Going-Electric presentation at CARS 21 Public Hearing
The European CARS 21 High-Level group organised on Friday 13 May 2011 a public hearing bringing together a wide group of stakeholders into presenting recommendations for the CARS 21 Final Reports.
Jacques de Selliers, Managing Director of Going-Electric, Association for Electric Vehicles (EVs) in Europe, gave a presentation during which he highlighted four key points for a competitive EU automotive industry and sustainable mobility, and submitted a Position Paper, which is summarised hereafter.
The 4 key points are the following:
1. EVs are the future for sustainable mobility. Europe must unambiguously favour EV technology for its automotive industry to remain competitive.
With new concerns ruling the world, such as climate change, energy safety and environment protection, sustainable mobility is a major topic around policymakers. EV technologies – pure electric, plug-in hybrid and fuel cell – are the most sustainable technologies available for cars today. They are unbeatable at reducing C02 emissions, urban pollution and noise, primary energy consumption and oil dependence.
Moreover, while Internal Combustion Vehicles still have a limited improvement potential, it is at a high cost, and the combined improvement potential of EVs and of electricity generation is higher.
Therefore, EVs are clearly the best technologies for a sustainable mobility. Resources being limited, Europe has to concentrate all its efforts in the best technologies to remain competitive in the future. Technological neutrality is suicidal.
2. Non-financial incentives to EV buyers are the most effective and inexpensive instrument to stimulate the initial EV spread.
As EVs bring advantages to society and not to their owners, public incentives are needed at introduction stage for EVs to reach mass market. However, price is not the main issue: consumers are already buying cars much more expensive than they really need. They will only buy EVs if they get unique benefits over ICVs.
The main criterion for choosing a conveyance is saving transport time. Therefore, governments should privilege non-financial incentives that save time to EV drivers: for instance, priority lanes usage, free unlimited public parking, parking spots reserved to EVs, and toll and congestion charge exemption. This has already proven to be effective in countries such as Norway or Denmark – and it costs little to governments!

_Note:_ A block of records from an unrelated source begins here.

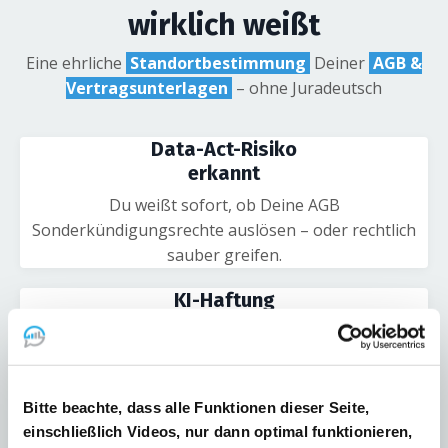
wirklich weißt
Eine ehrliche
Standortbestimmung
Deiner
AGB &
Vertragsunterlagen
– ohne Juradeutsch
Data-Act-Risiko
erkannt
Du weißt sofort, ob Deine AGB
Sonderkündigungsrechte auslösen – oder rechtlich
sauber greifen.
KI-Haftung
klar geregelt
Du erkennst, ob Du für KI-Fehler, Halluzinationen
oder Datennutzung haftest – oder nicht.
Bitte beachte, dass alle Funktionen dieser Seite,
Managed KI Services sauber abgebildet
einschließlich Videos, nur dann optimal funktionieren,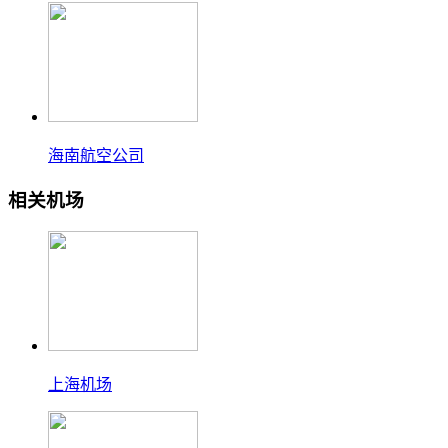
海南航空公司
相关机场
上海机场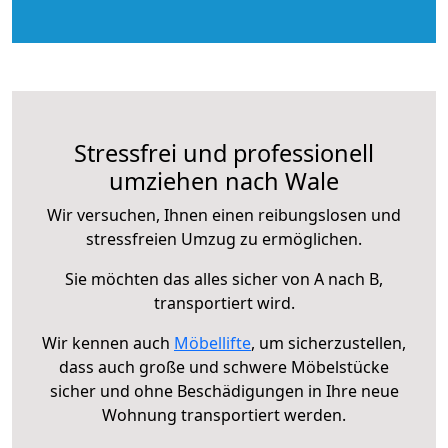
Stressfrei und professionell
umziehen nach Wale
Wir versuchen, Ihnen einen reibungslosen und
stressfreien Umzug zu ermöglichen.
Sie möchten das alles sicher von A nach B,
transportiert wird.
Wir kennen auch
Möbellifte
, um sicherzustellen,
dass auch große und schwere Möbelstücke
sicher und ohne Beschädigungen in Ihre neue
Wohnung transportiert werden.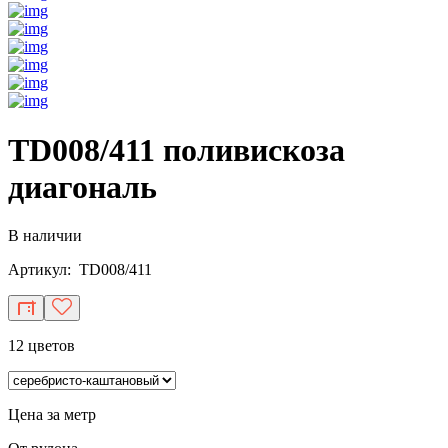
TD008/411 поливискоза
диагональ
В наличии
Артикул: TD008/411
12 цветов
Цена за метр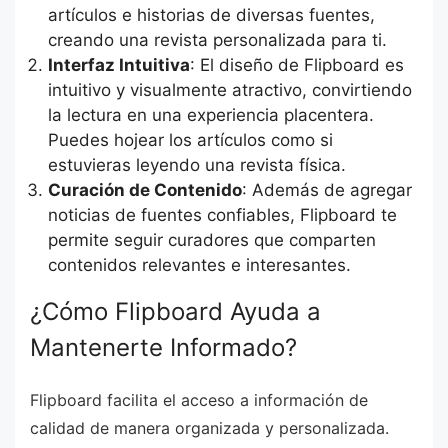
artículos e historias de diversas fuentes,
creando una revista personalizada para ti.
Interfaz Intuitiva
: El diseño de Flipboard es
intuitivo y visualmente atractivo, convirtiendo
la lectura en una experiencia placentera.
Puedes hojear los artículos como si
estuvieras leyendo una revista física.
Curación de Contenido
: Además de agregar
noticias de fuentes confiables, Flipboard te
permite seguir curadores que comparten
contenidos relevantes e interesantes.
¿Cómo Flipboard Ayuda a
Mantenerte Informado?
Flipboard facilita el acceso a información de
calidad de manera organizada y personalizada.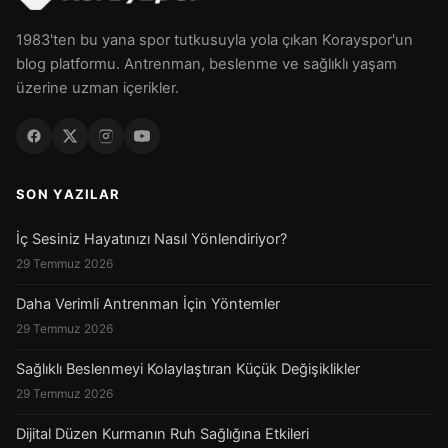
1983'ten bu yana spor tutkusuyla yola çıkan Korayspor'un
blog platformu. Antrenman, beslenme ve sağlıklı yaşam
üzerine uzman içerikler.
SON YAZILAR
İç Sesiniz Hayatınızı Nasıl Yönlendiriyor?
29 Temmuz 2026
Daha Verimli Antrenman İçin Yöntemler
29 Temmuz 2026
Sağlıklı Beslenmeyi Kolaylaştıran Küçük Değişiklikler
29 Temmuz 2026
Dijital Düzen Kurmanın Ruh Sağlığına Etkileri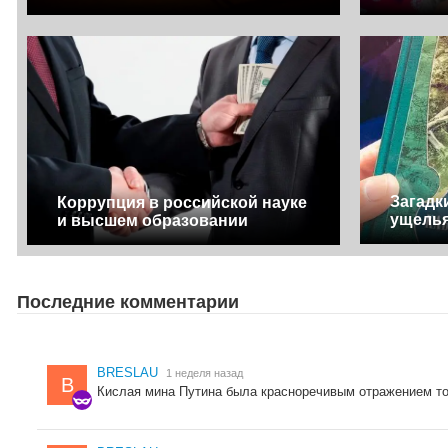
Загадк
Коррупция в российской науке
ущель
и высшем образовании
Последние комментарии
BRESLAU
1 неделя назад
B
Кислая мина Путина была красноречивым отражением тог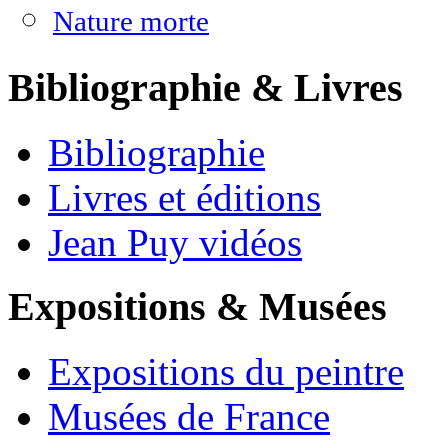
Nature morte
Bibliographie & Livres
Bibliographie
Livres et éditions
Jean Puy vidéos
Expositions & Musées
Expositions du peintre
Musées de France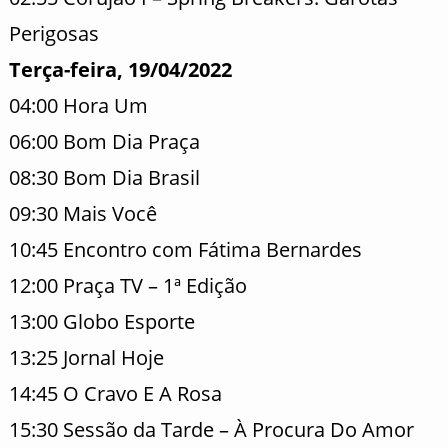
Perigosas
Terça-feira, 19/04/2022
04:00 Hora Um
06:00 Bom Dia Praça
08:30 Bom Dia Brasil
09:30 Mais Você
10:45 Encontro com Fátima Bernardes
12:00 Praça TV – 1ª Edição
13:00 Globo Esporte
13:25 Jornal Hoje
14:45 O Cravo E A Rosa
15:30 Sessão da Tarde – À Procura Do Amor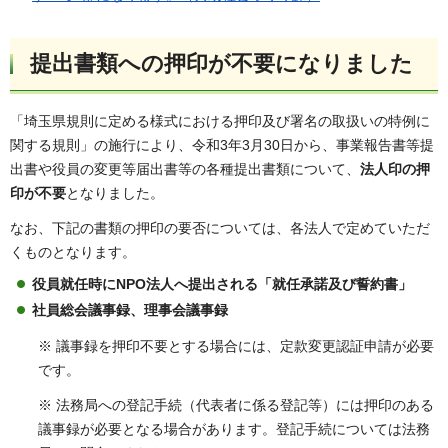
提出書類への押印が不要になりました
「埼玉県規則に定める様式における押印及び署名の取扱いの特例に
関する規則」の施行により、令和3年3月30日から、事業報告書等提
出書や役員の変更等届出書等の各種提出書類について、
法人印の押
印が不要
となりました。
なお、下記の書類の押印の要否については、各法人で定めていただ
くものとなります。
役員就任時にNPO法人へ提出される「就任承諾及び誓約書」
社員総会議事録、理事会議事録
※ 議事録を押印不要とする場合には、定款変更認証申請が必要
です。
※ 法務局への登記手続（代表者に係る登記等）には押印のある
議事録が必要となる場合があります。登記手続については法務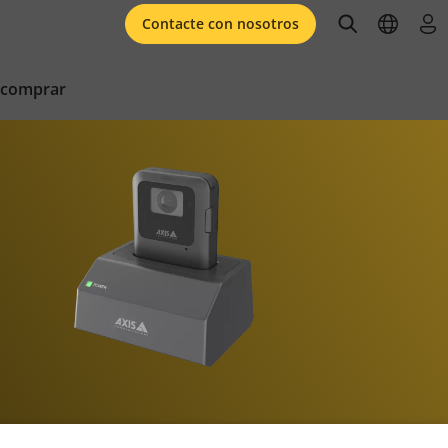
open searc
open l
ini
Contacte con nosotros
 comprar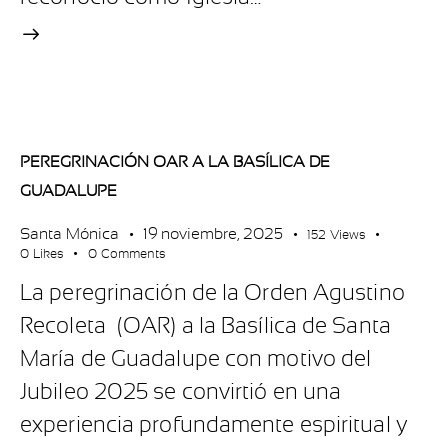
PEREGRINACIÓN OAR A LA BASÍLICA DE
GUADALUPE
Santa Mónica
19 noviembre, 2025
152
Views
0
Likes
0
Comments
La peregrinación de la Orden Agustino
Recoleta (OAR) a la Basílica de Santa
María de Guadalupe con motivo del
Jubileo 2025 se convirtió en una
experiencia profundamente espiritual y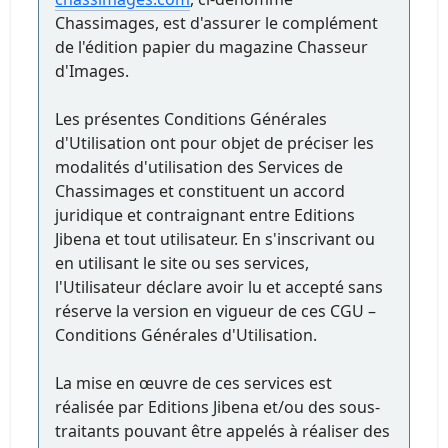
Chassimages, est d'assurer le complément
de l'édition papier du magazine Chasseur
d'Images.
Les présentes Conditions Générales
d'Utilisation ont pour objet de préciser les
modalités d'utilisation des Services de
Chassimages et constituent un accord
juridique et contraignant entre Editions
Jibena et tout utilisateur. En s'inscrivant ou
en utilisant le site ou ses services,
l'Utilisateur déclare avoir lu et accepté sans
réserve la version en vigueur de ces CGU –
Conditions Générales d'Utilisation.
La mise en œuvre de ces services est
réalisée par Editions Jibena et/ou des sous-
traitants pouvant être appelés à réaliser des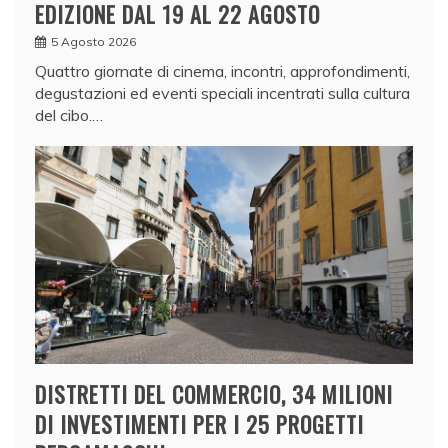
EDIZIONE DAL 19 AL 22 AGOSTO
5 Agosto 2026
Quattro giornate di cinema, incontri, approfondimenti,
degustazioni ed eventi speciali incentrati sulla cultura
del cibo.…
DISTRETTI DEL COMMERCIO, 34 MILIONI
DI INVESTIMENTI PER I 25 PROGETTI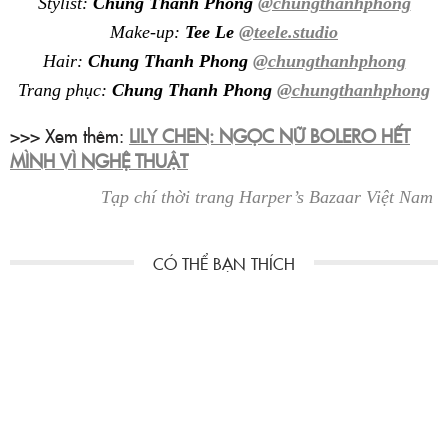
Stylist:
Chung Thanh Phong
@chungthanhphong
Make-up:
Tee Le
@teele.studio
Hair:
Chung Thanh Phong
@chungthanhphong
Trang phục:
Chung Thanh Phong
@chungthanhphong
>>> Xem thêm:
LILY CHEN: NGỌC NỮ BOLERO HẾT
MÌNH VÌ NGHỆ THUẬT
Tạp chí thời trang Harper’s Bazaar Việt Nam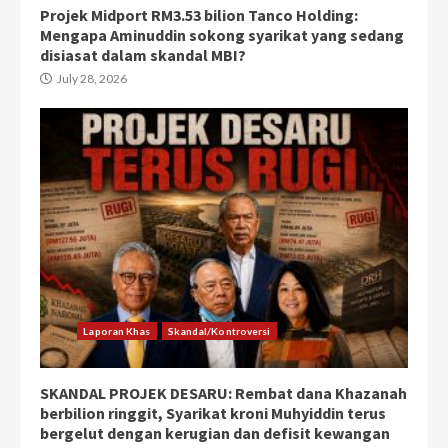
Projek Midport RM3.53 bilion Tanco Holding:
Mengapa Aminuddin sokong syarikat yang sedang
disiasat dalam skandal MBI?
July 28, 2026
Laporan Khas
Skandal/Kontroversi
SKANDAL PROJEK DESARU: Rembat dana Khazanah
berbilion ringgit, Syarikat kroni Muhyiddin terus
bergelut dengan kerugian dan defisit kewangan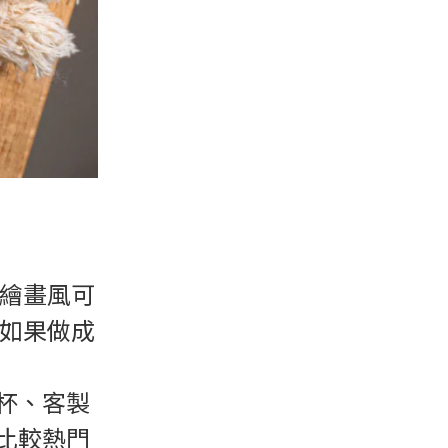
繪畫風可
如果做成
杯、客製
比較熱門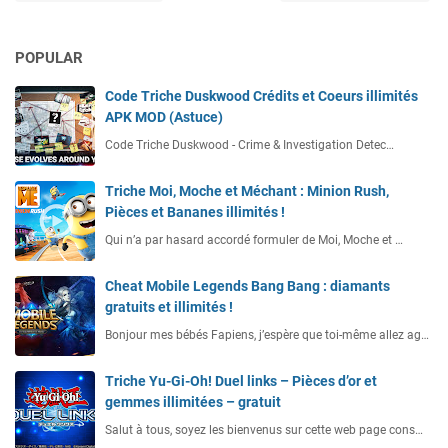
POPULAR
Code Triche Duskwood Crédits et Coeurs illimités
APK MOD (Astuce)
Code Triche Duskwood - Crime & Investigation Detec…
Triche Moi, Moche et Méchant : Minion Rush,
Pièces et Bananes illimités !
Qui n’a par hasard accordé formuler de Moi, Moche et …
Cheat Mobile Legends Bang Bang : diamants
gratuits et illimités !
Bonjour mes bébés Fapiens, j’espère que toi-même allez ag…
Triche Yu-Gi-Oh! Duel links – Pièces d’or et
gemmes illimitées – gratuit
Salut à tous, soyez les bienvenus sur cette web page cons…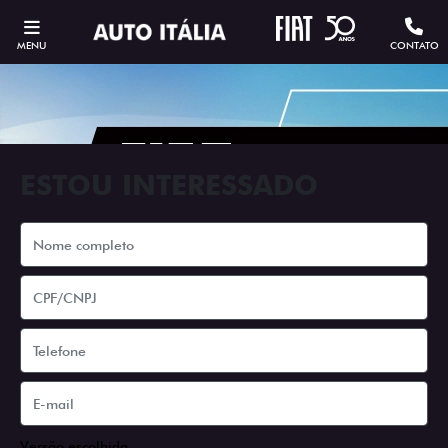
MENU
CONTATO
ESTOU INTERESSADO
Versão escolhida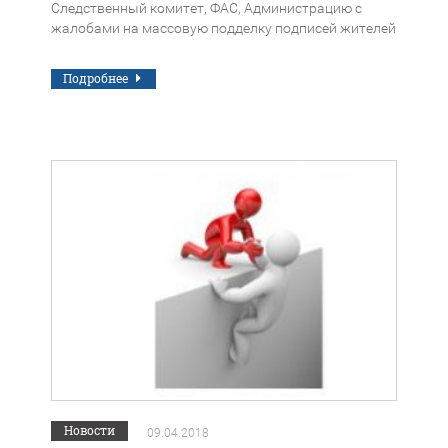
Следственный комитет, ФАС, Администрацию с
жалобами на массовую подделку подписей жителей
в протоколах общих собраний собственников по
выбору компаний Квартал-М, ККС, МУП РСП.
Подробнее
Новости
09.04.2018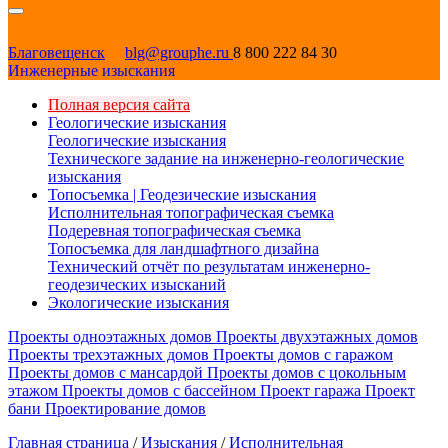
Благовещенск
blg@grouphe.ru
8 800 222 84 30
Инженерные изыскания
Полная версия сайта
Геологические изыскания
Геологические изыскания
Техническоге задание на инженерно-геологические
изыскания
Топосъемка | Геодезические изыскания
Исполнительная топографическая съемка
Подеревная топографическая съемка
Топосъемка для ландшафтного дизайна
Технический отчёт по результатам инженерно-
геодезических изысканий
Экологические изыскания
Проекты одноэтажных домов
Проекты двухэтажных домов
Проекты трехэтажных домов
Проекты домов с гаражом
Проекты домов с мансардой
Проекты домов с цокольным
этажом
Проекты домов с бассейном
Проект гаража
Проект
бани
Проектирование домов
Главная страница
/
Изыскания
/
Исполнительная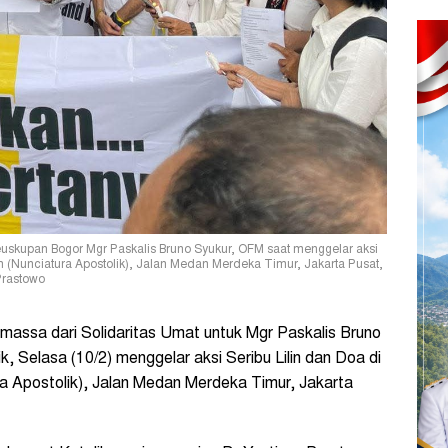
euskupan Bogor Mgr Paskalis Bruno Syukur, OFM saat menggelar aksi
n (Nunciatura Apostolik), Jalan Medan Merdeka Timur, Jakarta Pusat,
Prastowo
assa dari Solidaritas Umat untuk Mgr Paskalis Bruno
 Selasa (10/2) menggelar aksi Seribu Lilin dan Doa di
a Apostolik), Jalan Medan Merdeka Timur, Jakarta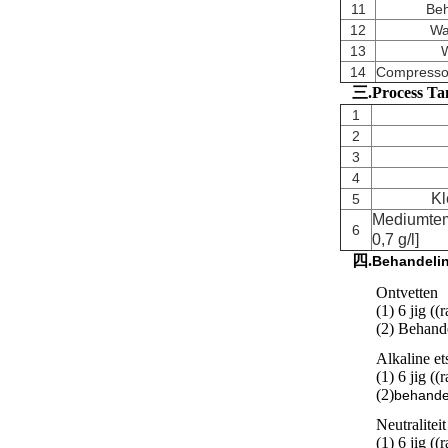
11
Be
12
Wa
13
14
Compressor
三.Process Ta
1
2
3
4
Kl
5
Mediumtem
6
0,7 g/l]
四.
Behandeli
Ontvetten
(1) 6 jig ((
(2) Behande
Alkaline et
(1) 6 jig ((
(2)
behande
Neutraliteit
(1) 6 jig ((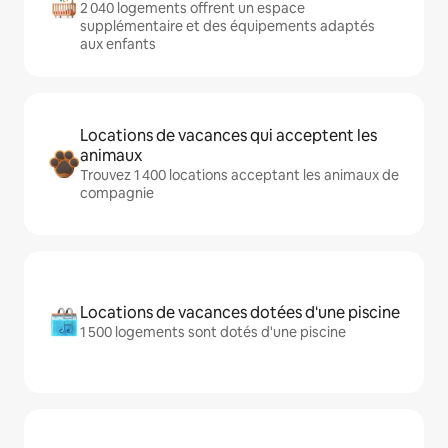
2 040 logements offrent un espace
supplémentaire et des équipements adaptés
aux enfants
Locations de vacances qui acceptent les
animaux
Trouvez 1 400 locations acceptant les animaux de
compagnie
Locations de vacances dotées d'une piscine
1 500 logements sont dotés d'une piscine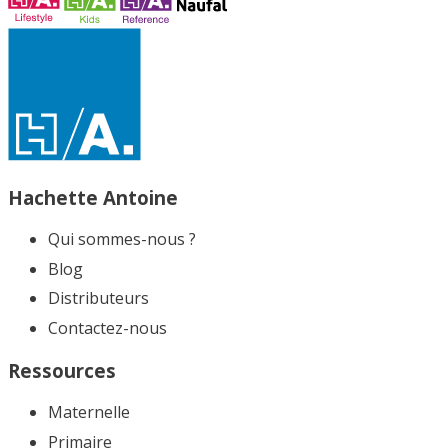
Hachette Antoine
Qui sommes-nous ?
Blog
Distributeurs
Contactez-nous
Ressources
Maternelle
Primaire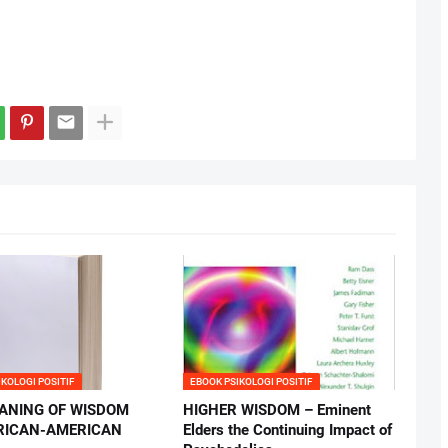
IKOLOGI POSITIF
EBOOK PSIKOLOGI POSITIF
ANING OF WISDOM
HIGHER WISDOM – Eminent
RICAN-AMERICAN
Elders the Continuing Impact of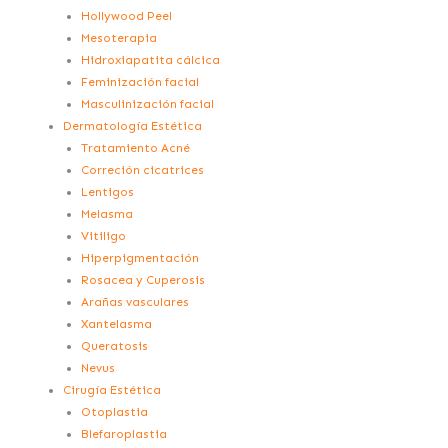
Hollywood Peel
Mesoterapia
Hidroxiapatita cálcica
Feminización facial
Masculinización facial
Dermatología Estética
Tratamiento Acné
Correción cicatrices
Lentigos
Melasma
Vitiligo
Hiperpigmentación
Rosacea y Cuperosis
Arañas vasculares
Xantelasma
Queratosis
Nevus
Cirugía Estética
Otoplastia
Blefaroplastia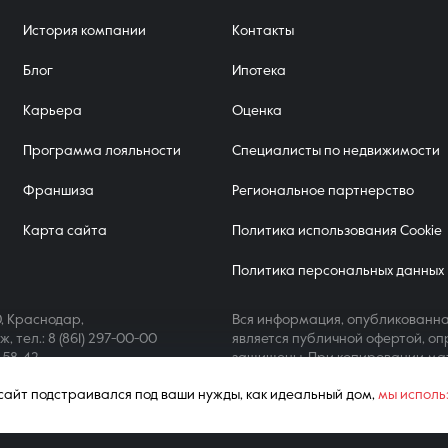
История компании
Контакты
Блог
Ипотека
Карьера
Оценка
Программа лояльности
Специалисты по недвижимости
Франшиза
Региональное партнерство
Карта сайта
Политика использования Cookie
Политика персональных данных
, Краснодар,
Вся информация, опубликованна
аж,
тел.: 8 (861) 297-00-00
является публичной офертой, оп
4-58-42
защищены. При копировании ма
ш сайт подстраивался под ваши нужды, как идеальный дом,
мы исполь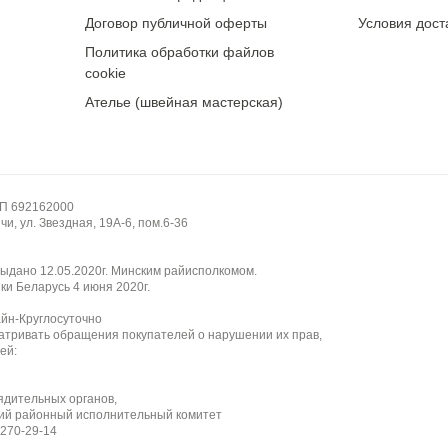
у
Договор публичной оферты
Условия дост
жево чувствительно к затяжкам и механическим поврежден
Политика обработки файлов
 к выцветанию.
cookie
Ателье (швейная мастерская)
НП 692162000
и, ул. Звездная, 19А-6, пом.6-36
ыдано 12.05.2020г. Минским райисполкомом.
ки Беларусь 4 июня 2020г.
айн-Круглосуточно
атривать обращения покупателей о нарушении их прав,
ей:
ядительных органов,
ий районный исполнительный комитет
 270-29-14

EVs will only spread fast if EV drivers can benefit of incentives that save them time over ICVs.
3. In terms of charging infrastructure, the first priority is low-power charging poles in residential districts.
No-one will buy an EV if he cannot charge it. As more than 50% of EU families do not own a garage, public charging infrastructure will be needed as primary source of charging for many of them.
The most convenient and inexpensive way to do so is to charge on low-power charging stations installed near home: 100 kerbside low-power charging poles (with cut-off during peak electricity) cost no more than one fast charging station that can only charge about 20 EVs per day. Moreover, fast charging stations are not convenient: you need to drive your EV there; it takes time to charge and greatly reduce the life of the battery. Furthermore, night charging uses off-peak electricity, which is good for the grid.
First priority is to install inexpensive low-power charging poles on the kerbside in residential districts.
4. Light Electric Microcars are ideal for a sustainable urban mobility. But a specific type approval category is needed to enable them.
Cars main usage is for commuting and urban traffic: 80% of car mileage is for less that 60 km per day, with 1 occupant, mainly in slow traffic. Light Electric Microcars are objectively ideal for this usage. They use less energy, are cleaner and, because of their small size, would significantly reduce traffic and parking congestion.
However, current type approval categories exclude Microcars that are both safe and light:
- L7e (quadricycles) are subjected to mass restriction prohibiting heavy safety equipment, and to power restriction making them too slow to occasionally drive on fast roads.
- M1 (cars) must be big and heavy in order to comply with their safety regulations that are designed for fast road usage; and their type approval procedures are too expensive for SMEs.
To enable truly sustainable commuting and urban mobility, a new type approval category should be created, in-between L7e and M1, for light Electric Microcars designed this usage.